The possible involvement of sema3A and sema4A in the pathogenesis of multiple sclerosis

Background: Immune semaphorins are widely accepted to have functional impact on autoimmune diseases. Objectives: To assess the status of sema3A and sema4A in the pathogenesis of Multiple Sclerosis (MS). Results: Sema3A expression on (T regulatory cells)Tregs was decreased in MS patients, compared to healthy controls (35.85 +/- 16.7% vs 88.27 +/- 3.8%; p <= 0.001). Serum levels of sema3A were decreased in MS patients 2.95 +/- 0.43 vs 18.67 +/- 5.7 ng/ml in healthy individuals; p <= 0.001. Sema4A serum levels were increased in MS patients compared to healthy individuals (12.99 +/- 8.6 vs 5.83 +/- 3.91 ng/ml; p <= 0.001).

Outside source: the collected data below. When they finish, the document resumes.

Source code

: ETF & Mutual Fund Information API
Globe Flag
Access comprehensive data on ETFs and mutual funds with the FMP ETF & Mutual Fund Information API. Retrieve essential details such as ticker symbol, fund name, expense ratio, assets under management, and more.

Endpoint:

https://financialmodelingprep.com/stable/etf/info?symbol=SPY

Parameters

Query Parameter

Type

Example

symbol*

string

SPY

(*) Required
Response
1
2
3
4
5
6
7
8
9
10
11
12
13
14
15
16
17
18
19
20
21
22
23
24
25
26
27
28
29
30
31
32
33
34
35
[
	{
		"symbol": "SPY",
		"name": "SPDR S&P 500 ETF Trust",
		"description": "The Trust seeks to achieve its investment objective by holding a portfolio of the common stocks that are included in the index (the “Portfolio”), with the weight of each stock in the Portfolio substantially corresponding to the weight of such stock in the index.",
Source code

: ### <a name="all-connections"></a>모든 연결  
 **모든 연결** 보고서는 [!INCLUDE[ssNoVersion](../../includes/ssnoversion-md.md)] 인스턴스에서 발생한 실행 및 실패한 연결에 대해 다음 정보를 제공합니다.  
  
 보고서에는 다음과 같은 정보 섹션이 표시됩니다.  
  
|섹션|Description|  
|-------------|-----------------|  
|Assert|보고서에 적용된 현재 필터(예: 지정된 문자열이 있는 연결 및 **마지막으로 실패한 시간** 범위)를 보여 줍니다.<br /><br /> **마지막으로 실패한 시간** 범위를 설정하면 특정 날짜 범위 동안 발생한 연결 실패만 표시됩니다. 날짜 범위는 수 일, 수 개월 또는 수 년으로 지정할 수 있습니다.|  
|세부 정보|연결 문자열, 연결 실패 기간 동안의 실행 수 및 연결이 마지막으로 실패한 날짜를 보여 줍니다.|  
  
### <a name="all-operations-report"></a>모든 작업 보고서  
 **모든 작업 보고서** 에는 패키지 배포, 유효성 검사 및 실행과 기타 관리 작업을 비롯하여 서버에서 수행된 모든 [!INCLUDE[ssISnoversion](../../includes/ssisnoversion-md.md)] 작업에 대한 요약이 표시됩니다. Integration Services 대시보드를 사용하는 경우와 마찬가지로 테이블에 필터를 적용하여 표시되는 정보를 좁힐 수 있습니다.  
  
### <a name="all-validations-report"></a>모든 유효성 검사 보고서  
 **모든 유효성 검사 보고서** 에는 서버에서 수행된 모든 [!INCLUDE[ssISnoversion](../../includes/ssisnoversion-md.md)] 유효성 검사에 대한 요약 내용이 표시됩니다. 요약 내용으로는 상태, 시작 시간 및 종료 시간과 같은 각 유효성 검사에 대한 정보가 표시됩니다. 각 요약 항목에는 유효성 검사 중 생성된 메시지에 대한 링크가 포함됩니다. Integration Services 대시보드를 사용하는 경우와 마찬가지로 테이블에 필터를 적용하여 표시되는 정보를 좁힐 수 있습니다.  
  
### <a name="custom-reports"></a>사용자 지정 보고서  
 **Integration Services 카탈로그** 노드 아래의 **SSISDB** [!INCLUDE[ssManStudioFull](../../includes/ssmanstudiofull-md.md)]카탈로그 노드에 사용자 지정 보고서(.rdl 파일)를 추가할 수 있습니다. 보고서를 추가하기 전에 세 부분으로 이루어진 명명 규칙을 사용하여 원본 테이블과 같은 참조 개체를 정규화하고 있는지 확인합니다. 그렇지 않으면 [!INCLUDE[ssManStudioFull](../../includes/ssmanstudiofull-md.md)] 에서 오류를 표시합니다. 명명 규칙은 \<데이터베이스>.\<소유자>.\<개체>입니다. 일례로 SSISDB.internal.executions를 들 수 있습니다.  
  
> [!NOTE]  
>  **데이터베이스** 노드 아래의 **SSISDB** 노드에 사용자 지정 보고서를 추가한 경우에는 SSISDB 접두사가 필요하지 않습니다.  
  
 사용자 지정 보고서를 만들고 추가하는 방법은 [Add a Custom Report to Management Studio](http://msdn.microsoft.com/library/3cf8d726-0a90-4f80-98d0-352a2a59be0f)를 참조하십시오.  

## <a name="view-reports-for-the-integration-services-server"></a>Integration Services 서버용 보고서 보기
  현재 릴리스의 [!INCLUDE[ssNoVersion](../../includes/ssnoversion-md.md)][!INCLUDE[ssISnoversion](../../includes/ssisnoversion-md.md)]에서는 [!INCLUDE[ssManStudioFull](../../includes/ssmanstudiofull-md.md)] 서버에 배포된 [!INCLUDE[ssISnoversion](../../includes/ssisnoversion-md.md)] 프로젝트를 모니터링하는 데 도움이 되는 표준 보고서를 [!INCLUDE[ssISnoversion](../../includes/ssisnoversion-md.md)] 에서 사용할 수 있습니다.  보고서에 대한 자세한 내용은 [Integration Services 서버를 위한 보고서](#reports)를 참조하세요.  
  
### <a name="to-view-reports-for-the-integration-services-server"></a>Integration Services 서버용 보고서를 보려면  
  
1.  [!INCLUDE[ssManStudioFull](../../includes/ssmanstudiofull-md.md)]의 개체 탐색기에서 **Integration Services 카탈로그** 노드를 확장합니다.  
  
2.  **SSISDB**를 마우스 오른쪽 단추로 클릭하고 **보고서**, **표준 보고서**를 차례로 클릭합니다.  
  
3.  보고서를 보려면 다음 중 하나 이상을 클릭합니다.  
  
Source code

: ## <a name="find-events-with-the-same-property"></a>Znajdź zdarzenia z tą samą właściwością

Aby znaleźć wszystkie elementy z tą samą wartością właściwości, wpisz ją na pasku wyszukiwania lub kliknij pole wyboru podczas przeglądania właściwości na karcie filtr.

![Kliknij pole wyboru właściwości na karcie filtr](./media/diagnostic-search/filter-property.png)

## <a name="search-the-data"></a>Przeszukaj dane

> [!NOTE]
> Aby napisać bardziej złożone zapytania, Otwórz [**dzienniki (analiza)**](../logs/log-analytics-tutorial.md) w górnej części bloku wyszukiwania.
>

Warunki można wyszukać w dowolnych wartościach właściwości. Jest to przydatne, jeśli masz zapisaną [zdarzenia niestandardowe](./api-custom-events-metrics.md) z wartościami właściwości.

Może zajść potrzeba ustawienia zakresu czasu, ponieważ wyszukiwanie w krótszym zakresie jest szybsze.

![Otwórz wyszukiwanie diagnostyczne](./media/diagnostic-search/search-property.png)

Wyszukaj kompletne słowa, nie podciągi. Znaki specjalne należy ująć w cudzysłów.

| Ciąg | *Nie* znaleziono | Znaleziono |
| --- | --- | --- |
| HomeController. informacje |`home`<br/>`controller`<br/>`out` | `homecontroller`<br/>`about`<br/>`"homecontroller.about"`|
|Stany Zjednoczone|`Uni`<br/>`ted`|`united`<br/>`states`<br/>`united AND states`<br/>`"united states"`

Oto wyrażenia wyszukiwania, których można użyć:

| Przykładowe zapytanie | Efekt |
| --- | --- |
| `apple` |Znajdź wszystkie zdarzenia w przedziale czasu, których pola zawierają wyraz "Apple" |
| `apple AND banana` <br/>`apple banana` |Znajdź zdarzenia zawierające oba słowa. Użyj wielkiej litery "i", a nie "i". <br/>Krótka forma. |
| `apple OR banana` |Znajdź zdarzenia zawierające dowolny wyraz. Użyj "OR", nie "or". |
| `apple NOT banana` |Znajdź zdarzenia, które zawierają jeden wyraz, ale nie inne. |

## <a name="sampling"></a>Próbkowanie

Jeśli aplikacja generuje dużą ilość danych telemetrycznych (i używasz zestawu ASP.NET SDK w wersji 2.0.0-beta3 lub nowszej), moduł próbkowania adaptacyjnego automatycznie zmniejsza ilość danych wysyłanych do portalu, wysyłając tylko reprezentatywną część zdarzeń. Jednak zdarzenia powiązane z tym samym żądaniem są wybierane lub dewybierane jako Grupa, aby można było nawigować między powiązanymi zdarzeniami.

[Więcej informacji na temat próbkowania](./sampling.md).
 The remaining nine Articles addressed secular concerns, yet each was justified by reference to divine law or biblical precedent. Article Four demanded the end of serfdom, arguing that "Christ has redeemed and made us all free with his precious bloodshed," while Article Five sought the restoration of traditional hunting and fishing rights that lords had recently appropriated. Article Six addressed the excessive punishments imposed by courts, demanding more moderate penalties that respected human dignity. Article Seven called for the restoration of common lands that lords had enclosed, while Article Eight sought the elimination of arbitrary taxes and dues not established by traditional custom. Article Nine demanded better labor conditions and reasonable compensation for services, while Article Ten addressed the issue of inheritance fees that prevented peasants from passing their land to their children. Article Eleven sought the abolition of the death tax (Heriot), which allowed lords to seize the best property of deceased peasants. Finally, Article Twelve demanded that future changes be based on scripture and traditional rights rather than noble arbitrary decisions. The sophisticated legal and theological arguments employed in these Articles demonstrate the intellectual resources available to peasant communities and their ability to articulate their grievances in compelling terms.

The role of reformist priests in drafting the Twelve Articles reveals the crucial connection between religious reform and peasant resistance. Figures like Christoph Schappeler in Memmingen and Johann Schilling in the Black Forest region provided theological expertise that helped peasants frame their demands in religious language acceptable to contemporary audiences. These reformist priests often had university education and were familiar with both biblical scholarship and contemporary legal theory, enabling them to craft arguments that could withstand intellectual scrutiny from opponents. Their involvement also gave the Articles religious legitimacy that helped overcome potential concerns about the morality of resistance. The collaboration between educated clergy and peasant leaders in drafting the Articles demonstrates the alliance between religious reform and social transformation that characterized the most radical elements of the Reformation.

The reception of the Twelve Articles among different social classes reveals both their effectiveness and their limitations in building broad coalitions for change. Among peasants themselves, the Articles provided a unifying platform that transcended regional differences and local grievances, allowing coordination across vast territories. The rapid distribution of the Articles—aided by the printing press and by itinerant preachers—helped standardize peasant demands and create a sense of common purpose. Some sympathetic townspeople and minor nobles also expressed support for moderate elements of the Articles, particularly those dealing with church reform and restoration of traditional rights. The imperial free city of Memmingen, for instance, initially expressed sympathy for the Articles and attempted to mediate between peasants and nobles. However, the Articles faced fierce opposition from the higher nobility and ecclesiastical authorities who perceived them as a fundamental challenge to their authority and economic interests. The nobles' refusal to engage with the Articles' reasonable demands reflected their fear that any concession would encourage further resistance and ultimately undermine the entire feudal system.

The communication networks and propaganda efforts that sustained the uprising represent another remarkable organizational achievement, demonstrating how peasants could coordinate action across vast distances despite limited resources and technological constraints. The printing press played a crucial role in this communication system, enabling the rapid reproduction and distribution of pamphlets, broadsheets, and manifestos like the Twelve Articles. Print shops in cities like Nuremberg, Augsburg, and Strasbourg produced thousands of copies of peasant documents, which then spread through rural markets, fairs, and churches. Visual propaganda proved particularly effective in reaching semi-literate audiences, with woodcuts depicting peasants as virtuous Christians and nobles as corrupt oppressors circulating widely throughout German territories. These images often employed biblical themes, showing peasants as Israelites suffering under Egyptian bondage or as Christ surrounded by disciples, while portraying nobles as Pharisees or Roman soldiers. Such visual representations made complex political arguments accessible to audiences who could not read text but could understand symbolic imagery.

Sema3A and sema4A serum levels were found to be in negative/positive correlation with MS disease severity (r(s) = 0.62, r(s) =-0.49, respectively). Conclusion: We show that sema3A is a regulatory molecule in MS, whereas sema4A is a stimulatory one. Targeting sema3A and sema4A could become a potential therapeutic approach in MS.